Cinco años atrás, la doña había enviudado y, tras un breve luto, las deudas acumuladas la empujaron a deshacerse de las posesiones del marido, vendiéndolas al mejor postor. Entre sus libros había encontrado una primera edición autografiada por Jorge Luis Borges. Hacerla tasar terminó en amarga desilusión, pues sólo era una falsificación alevosa, carente valor. A falta de un mejor uso, había optado por conservar el libro como adorno. Pero ahora parecía haber olvidado su naturaleza apócrifa, y lo trataba como a un tesoro invaluable, alardeando de su posesión ante la enfermera, quien lo miraba con ojos codiciosos. Bajo la iniciativa de esta última, lo habían colocado en una cajita de cristal para exhibirlo sobre el aparador. Ninguna visita quedaba eximida de verlo y elogiarlo.

Eventualmente, la muerte tuvo piedad y se llevó a la desdichada mujer. Sus bienes pasaron a ser parte del botín del Estado, a excepción de los dos paquetitos que había apartado para sus empleadas, con la ayuda de Dominga.

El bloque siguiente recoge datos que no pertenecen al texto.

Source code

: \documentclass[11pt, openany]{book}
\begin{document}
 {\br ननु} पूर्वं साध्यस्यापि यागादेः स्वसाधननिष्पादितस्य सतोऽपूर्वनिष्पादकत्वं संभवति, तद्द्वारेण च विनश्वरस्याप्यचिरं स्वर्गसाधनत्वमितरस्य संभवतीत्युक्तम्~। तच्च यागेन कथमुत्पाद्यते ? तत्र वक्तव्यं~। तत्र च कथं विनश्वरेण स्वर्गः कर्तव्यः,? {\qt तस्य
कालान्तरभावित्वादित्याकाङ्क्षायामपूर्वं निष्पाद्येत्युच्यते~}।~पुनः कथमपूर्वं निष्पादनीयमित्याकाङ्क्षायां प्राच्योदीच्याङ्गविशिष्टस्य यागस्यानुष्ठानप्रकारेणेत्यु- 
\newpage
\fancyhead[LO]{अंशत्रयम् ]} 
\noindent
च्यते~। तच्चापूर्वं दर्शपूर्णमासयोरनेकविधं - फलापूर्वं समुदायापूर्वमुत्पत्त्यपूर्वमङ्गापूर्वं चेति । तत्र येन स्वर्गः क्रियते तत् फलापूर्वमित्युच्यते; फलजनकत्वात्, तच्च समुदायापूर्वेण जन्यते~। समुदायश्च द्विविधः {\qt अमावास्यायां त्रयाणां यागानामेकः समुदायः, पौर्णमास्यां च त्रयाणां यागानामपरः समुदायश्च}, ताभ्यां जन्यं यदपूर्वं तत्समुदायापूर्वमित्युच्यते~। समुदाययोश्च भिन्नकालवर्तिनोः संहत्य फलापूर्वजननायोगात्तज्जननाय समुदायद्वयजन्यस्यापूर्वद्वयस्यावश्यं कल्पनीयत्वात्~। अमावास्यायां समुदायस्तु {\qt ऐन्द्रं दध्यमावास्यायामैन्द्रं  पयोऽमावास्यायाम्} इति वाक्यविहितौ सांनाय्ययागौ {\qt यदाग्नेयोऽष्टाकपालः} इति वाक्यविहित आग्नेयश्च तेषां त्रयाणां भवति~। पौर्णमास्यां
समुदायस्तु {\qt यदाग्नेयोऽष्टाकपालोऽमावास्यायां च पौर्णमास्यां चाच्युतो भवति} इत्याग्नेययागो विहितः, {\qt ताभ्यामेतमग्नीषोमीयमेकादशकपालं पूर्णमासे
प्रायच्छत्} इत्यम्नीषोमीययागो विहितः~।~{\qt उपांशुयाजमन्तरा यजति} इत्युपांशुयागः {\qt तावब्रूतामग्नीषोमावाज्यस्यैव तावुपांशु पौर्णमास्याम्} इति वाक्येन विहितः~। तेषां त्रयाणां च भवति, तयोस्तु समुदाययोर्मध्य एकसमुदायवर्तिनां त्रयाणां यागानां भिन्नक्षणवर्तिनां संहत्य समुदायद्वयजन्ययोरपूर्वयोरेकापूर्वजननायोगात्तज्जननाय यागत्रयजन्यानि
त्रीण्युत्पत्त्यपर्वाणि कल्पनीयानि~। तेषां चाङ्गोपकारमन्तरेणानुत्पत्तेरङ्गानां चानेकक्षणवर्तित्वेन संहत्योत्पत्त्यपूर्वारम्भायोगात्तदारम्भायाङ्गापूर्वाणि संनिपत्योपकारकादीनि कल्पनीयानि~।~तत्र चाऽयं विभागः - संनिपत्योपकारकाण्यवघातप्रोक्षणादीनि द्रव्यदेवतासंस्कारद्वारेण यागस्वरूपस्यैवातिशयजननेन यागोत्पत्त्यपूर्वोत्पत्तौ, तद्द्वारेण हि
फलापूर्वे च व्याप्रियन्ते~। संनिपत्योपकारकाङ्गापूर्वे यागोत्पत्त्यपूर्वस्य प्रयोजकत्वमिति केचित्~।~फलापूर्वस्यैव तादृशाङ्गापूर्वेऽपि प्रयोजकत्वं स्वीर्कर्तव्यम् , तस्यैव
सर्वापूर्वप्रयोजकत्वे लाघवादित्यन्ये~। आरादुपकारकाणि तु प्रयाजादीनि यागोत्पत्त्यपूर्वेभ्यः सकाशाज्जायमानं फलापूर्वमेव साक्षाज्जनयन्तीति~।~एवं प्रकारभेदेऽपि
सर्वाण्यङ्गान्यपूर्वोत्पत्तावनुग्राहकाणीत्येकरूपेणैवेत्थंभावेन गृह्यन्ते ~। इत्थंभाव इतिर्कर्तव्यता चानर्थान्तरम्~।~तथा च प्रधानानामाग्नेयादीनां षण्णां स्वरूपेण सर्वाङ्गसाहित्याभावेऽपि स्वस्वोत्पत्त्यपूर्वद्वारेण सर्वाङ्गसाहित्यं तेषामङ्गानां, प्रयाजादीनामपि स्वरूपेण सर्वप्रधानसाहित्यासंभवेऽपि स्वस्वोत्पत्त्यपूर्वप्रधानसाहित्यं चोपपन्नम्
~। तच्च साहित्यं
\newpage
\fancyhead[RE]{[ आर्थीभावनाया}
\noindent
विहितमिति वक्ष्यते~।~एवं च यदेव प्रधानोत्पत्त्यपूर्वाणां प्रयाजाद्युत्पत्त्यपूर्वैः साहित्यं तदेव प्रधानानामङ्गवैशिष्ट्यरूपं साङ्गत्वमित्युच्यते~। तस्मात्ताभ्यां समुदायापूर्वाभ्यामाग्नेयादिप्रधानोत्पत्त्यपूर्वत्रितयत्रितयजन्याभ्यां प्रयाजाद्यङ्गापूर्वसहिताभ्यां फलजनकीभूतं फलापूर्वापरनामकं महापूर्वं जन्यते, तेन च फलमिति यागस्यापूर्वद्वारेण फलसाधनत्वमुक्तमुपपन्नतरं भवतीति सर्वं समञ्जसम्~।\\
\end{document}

Juana abrió el suyo y se encontró con una cajita de música en la que una bailarina giraba delicadamente en una danza infinita. Sus ojos se llenaron de lágrimas. La doña tenía un gran cariño por esa antigüedad, recuerdo de su infancia. En un momento de nostalgia le daría cuerda en honor a su jefa y ante sus ojos se abriría un cajoncito oculto, en el que brillaría una preciosa cadenita de oro con un dije en forma de corazón. Pero para eso faltaban aún algunos años. En ese momento, la enfermera la observaba, midiendo su reacción.

— ¡Qué preciosura! —dijo finalmente—A mí, en cambio, me dejó el Borges —agregó con fingida sorpresa. —Espero que no te ofenda, sé que la apreciabas mucho y la conocías por más tiempo.

Juana se rio para sus adentros.

—Oh, no me molesta para nada. Disfrútalo, Dominga. Lo tienes más que merecido.